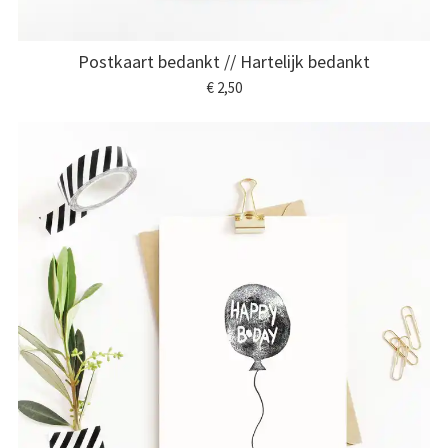
Postkaart bedankt // Hartelijk bedankt
€ 2,50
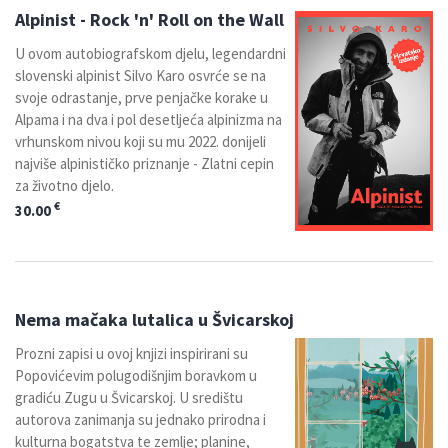
Alpinist - Rock 'n' Roll on the Wall
U ovom autobiografskom djelu, legendardni
slovenski alpinist Silvo Karo osvrće se na
svoje odrastanje, prve penjačke korake u
Alpama i na dva i pol desetljeća alpinizma na
vrhunskom nivou koji su mu 2022. donijeli
najviše alpinističko priznanje - Zlatni cepin
za životno djelo.
€
30.00
Nema mačaka lutalica u Švicarskoj
Prozni zapisi u ovoj knjizi inspirirani su
Popovićevim polugodišnjim boravkom u
gradiću Zugu u Švicarskoj. U središtu
autorova zanimanja su jednako prirodna i
kulturna bogatstva te zemlje; planine,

· · · · ·

# Prompt:
Once the pictures are set aside, transcribe the remaining lines above exactly.

# Task answer:
Postkaart bedankt // Hartelijk bedankt
€ 2,50
Alpinist - Rock 'n' Roll on the Wall
U ovom autobiografskom djelu, legendardni
slovenski alpinist Silvo Karo osvrće se na
svoje odrastanje, prve penjačke korake u
Alpama i na dva i pol desetljeća alpinizma na
vrhunskom nivou koji su mu 2022. donijeli
najviše alpinističko priznanje - Zlatni cepin
za životno djelo.
€
30.00
Nema mačaka lutalica u Švicarskoj
Prozni zapisi u ovoj knjizi inspirirani su
Popovićevim polugodišnjim boravkom u
gradiću Zugu u Švicarskoj. U središtu
autorova zanimanja su jednako prirodna i
kulturna bogatstva te zemlje; planine,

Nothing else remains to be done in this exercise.